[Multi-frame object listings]
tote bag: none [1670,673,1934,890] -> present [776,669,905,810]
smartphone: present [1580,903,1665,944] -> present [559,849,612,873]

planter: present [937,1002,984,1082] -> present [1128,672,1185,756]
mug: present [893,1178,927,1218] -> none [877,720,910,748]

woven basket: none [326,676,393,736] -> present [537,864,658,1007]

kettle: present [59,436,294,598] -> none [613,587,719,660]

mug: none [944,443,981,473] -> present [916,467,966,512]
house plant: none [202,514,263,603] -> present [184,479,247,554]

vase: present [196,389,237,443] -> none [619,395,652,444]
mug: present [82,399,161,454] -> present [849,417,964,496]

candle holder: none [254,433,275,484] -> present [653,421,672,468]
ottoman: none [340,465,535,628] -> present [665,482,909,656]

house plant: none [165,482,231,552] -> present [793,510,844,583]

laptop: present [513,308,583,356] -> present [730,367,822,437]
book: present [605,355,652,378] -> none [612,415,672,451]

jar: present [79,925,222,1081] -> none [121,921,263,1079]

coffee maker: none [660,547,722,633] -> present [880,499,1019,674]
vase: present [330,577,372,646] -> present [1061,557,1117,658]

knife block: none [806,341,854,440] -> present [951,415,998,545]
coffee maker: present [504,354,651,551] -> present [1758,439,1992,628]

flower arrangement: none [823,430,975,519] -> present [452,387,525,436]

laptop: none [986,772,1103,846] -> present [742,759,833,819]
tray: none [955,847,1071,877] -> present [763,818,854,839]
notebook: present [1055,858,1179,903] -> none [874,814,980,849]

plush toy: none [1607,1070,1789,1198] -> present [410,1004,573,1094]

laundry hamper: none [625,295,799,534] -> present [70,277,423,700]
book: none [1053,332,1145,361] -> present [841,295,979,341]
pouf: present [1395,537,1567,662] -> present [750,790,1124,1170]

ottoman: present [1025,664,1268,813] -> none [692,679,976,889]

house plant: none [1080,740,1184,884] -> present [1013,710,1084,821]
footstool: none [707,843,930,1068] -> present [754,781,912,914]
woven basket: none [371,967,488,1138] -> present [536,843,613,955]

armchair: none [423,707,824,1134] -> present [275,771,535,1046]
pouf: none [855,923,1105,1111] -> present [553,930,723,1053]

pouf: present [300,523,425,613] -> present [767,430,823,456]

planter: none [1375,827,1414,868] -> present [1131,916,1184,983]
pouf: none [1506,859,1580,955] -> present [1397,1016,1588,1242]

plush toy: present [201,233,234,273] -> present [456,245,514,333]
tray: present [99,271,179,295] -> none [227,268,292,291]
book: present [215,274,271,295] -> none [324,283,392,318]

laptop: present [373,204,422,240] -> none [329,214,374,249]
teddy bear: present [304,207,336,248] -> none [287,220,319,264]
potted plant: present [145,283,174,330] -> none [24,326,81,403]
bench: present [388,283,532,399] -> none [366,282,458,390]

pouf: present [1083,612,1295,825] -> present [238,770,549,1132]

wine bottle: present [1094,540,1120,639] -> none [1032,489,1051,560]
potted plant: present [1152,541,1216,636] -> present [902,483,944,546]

ACTIVITY. Repeat all of the records above exactly as written.

WRITTEN RESPONSE.
tote bag: none [1670,673,1934,890] -> present [776,669,905,810]
smartphone: present [1580,903,1665,944] -> present [559,849,612,873]

planter: present [937,1002,984,1082] -> present [1128,672,1185,756]
mug: present [893,1178,927,1218] -> none [877,720,910,748]

woven basket: none [326,676,393,736] -> present [537,864,658,1007]

kettle: present [59,436,294,598] -> none [613,587,719,660]

mug: none [944,443,981,473] -> present [916,467,966,512]
house plant: none [202,514,263,603] -> present [184,479,247,554]

vase: present [196,389,237,443] -> none [619,395,652,444]
mug: present [82,399,161,454] -> present [849,417,964,496]

candle holder: none [254,433,275,484] -> present [653,421,672,468]
ottoman: none [340,465,535,628] -> present [665,482,909,656]

house plant: none [165,482,231,552] -> present [793,510,844,583]

laptop: present [513,308,583,356] -> present [730,367,822,437]
book: present [605,355,652,378] -> none [612,415,672,451]

jar: present [79,925,222,1081] -> none [121,921,263,1079]

coffee maker: none [660,547,722,633] -> present [880,499,1019,674]
vase: present [330,577,372,646] -> present [1061,557,1117,658]

knife block: none [806,341,854,440] -> present [951,415,998,545]
coffee maker: present [504,354,651,551] -> present [1758,439,1992,628]

flower arrangement: none [823,430,975,519] -> present [452,387,525,436]

laptop: none [986,772,1103,846] -> present [742,759,833,819]
tray: none [955,847,1071,877] -> present [763,818,854,839]
notebook: present [1055,858,1179,903] -> none [874,814,980,849]

plush toy: none [1607,1070,1789,1198] -> present [410,1004,573,1094]

laundry hamper: none [625,295,799,534] -> present [70,277,423,700]
book: none [1053,332,1145,361] -> present [841,295,979,341]
pouf: present [1395,537,1567,662] -> present [750,790,1124,1170]

ottoman: present [1025,664,1268,813] -> none [692,679,976,889]

house plant: none [1080,740,1184,884] -> present [1013,710,1084,821]
footstool: none [707,843,930,1068] -> present [754,781,912,914]
woven basket: none [371,967,488,1138] -> present [536,843,613,955]

armchair: none [423,707,824,1134] -> present [275,771,535,1046]
pouf: none [855,923,1105,1111] -> present [553,930,723,1053]

pouf: present [300,523,425,613] -> present [767,430,823,456]

planter: none [1375,827,1414,868] -> present [1131,916,1184,983]
pouf: none [1506,859,1580,955] -> present [1397,1016,1588,1242]

plush toy: present [201,233,234,273] -> present [456,245,514,333]
tray: present [99,271,179,295] -> none [227,268,292,291]
book: present [215,274,271,295] -> none [324,283,392,318]

laptop: present [373,204,422,240] -> none [329,214,374,249]
teddy bear: present [304,207,336,248] -> none [287,220,319,264]
potted plant: present [145,283,174,330] -> none [24,326,81,403]
bench: present [388,283,532,399] -> none [366,282,458,390]

pouf: present [1083,612,1295,825] -> present [238,770,549,1132]

wine bottle: present [1094,540,1120,639] -> none [1032,489,1051,560]
potted plant: present [1152,541,1216,636] -> present [902,483,944,546]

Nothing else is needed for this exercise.